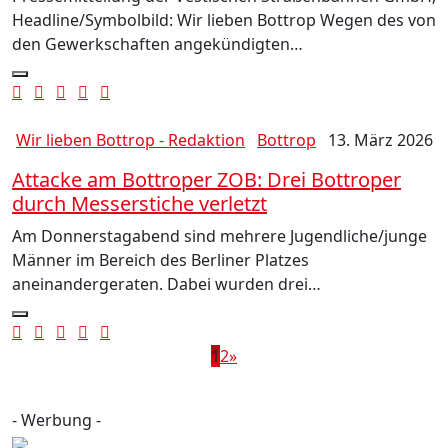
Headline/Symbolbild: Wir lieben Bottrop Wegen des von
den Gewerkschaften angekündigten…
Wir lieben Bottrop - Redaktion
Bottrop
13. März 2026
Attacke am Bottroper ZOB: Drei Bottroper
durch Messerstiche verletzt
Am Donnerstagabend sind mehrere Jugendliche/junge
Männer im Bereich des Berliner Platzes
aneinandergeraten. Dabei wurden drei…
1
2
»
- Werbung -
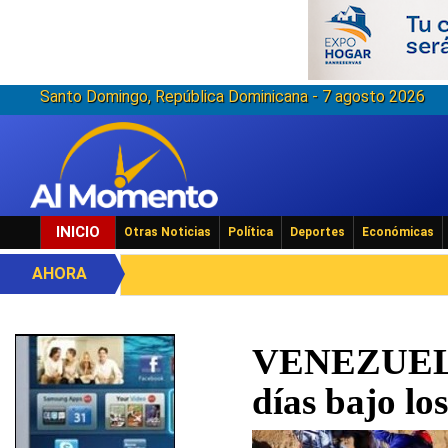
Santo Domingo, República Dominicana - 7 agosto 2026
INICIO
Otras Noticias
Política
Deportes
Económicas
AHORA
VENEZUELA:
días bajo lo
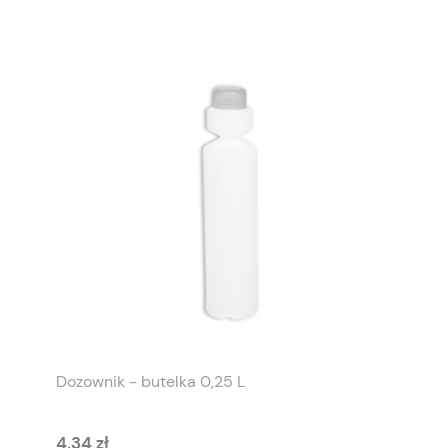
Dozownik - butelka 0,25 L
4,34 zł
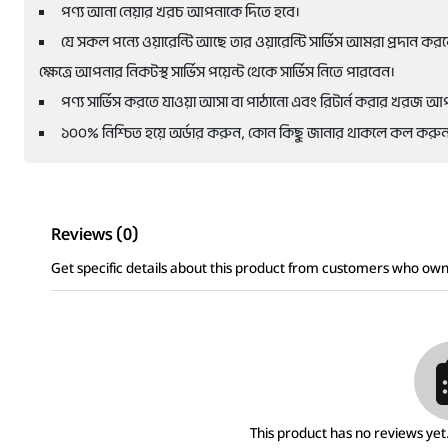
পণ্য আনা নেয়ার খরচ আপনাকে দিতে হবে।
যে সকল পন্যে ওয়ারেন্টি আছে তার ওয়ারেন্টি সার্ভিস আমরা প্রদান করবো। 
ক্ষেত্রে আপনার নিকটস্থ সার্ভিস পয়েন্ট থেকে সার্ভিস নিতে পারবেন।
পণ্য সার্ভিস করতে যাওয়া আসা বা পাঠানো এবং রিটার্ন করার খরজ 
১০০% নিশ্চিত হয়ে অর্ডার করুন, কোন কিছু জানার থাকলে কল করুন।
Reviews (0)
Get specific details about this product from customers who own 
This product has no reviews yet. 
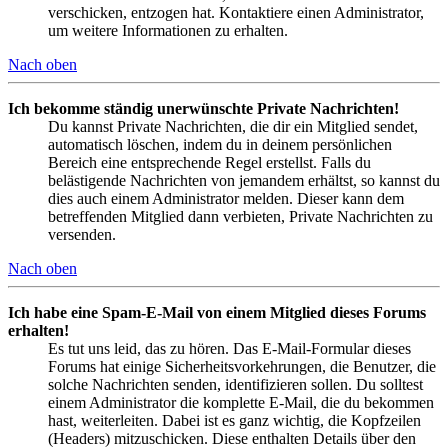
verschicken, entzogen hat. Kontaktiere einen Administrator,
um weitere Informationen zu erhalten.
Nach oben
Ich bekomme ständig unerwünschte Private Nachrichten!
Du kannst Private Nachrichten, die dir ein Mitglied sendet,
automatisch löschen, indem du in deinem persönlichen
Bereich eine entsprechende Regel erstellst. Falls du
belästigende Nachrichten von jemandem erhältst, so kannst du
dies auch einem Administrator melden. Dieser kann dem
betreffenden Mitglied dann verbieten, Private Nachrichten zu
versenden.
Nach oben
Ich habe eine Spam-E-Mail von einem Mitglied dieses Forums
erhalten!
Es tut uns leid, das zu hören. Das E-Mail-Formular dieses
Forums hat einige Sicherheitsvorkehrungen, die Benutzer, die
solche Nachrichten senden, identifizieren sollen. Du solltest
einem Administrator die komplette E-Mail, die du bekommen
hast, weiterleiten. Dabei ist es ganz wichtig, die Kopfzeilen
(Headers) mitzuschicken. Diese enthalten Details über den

• • • • • • •

Please write out every line of text in the material above word for word, leaving out the pictures.

> REPLY:
Headline/Symbolbild: Wir lieben Bottrop Wegen des von
den Gewerkschaften angekündigten…
Wir lieben Bottrop - Redaktion
Bottrop
13. März 2026
Attacke am Bottroper ZOB: Drei Bottroper
durch Messerstiche verletzt
Am Donnerstagabend sind mehrere Jugendliche/junge
Männer im Bereich des Berliner Platzes
aneinandergeraten. Dabei wurden drei…
1
2
»
- Werbung -
Santo Domingo, República Dominicana - 7 agosto 2026
INICIO
Otras Noticias
Política
Deportes
Económicas
AHORA
VENEZUELA:
días bajo lo
Dozownik - butelka 0,25 L
4,34 zł
পণ্য আনা নেয়ার খরচ আপনাকে দিতে হবে।
যে সকল পন্যে ওয়ারেন্টি আছে তার ওয়ারেন্টি সার্ভিস আমরা প্রদান করবো। 
ক্ষেত্রে আপনার নিকটস্থ সার্ভিস পয়েন্ট থেকে সার্ভিস নিতে পারবেন।
পণ্য সার্ভিস করতে যাওয়া আসা বা পাঠানো এবং রিটার্ন করার খরজ 
১০০% নিশ্চিত হয়ে অর্ডার করুন, কোন কিছু জানার থাকলে কল করুন।
Reviews (0)
Get specific details about this product from customers who own 
This product has no reviews yet. 
verschicken, entzogen hat. Kontaktiere einen Administrator,
um weitere Informationen zu erhalten.
Nach oben
Ich bekomme ständig unerwünschte Private Nachrichten!
Du kannst Private Nachrichten, die dir ein Mitglied sendet,
automatisch löschen, indem du in deinem persönlichen
Bereich eine entsprechende Regel erstellst. Falls du
belästigende Nachrichten von jemandem erhältst, so kannst du
dies auch einem Administrator melden. Dieser kann dem
betreffenden Mitglied dann verbieten, Private Nachrichten zu
versenden.
Nach oben
Ich habe eine Spam-E-Mail von einem Mitglied dieses Forums
erhalten!
Es tut uns leid, das zu hören. Das E-Mail-Formular dieses
Forums hat einige Sicherheitsvorkehrungen, die Benutzer, die
solche Nachrichten senden, identifizieren sollen. Du solltest
einem Administrator die komplette E-Mail, die du bekommen
hast, weiterleiten. Dabei ist es ganz wichtig, die Kopfzeilen
(Headers) mitzuschicken. Diese enthalten Details über den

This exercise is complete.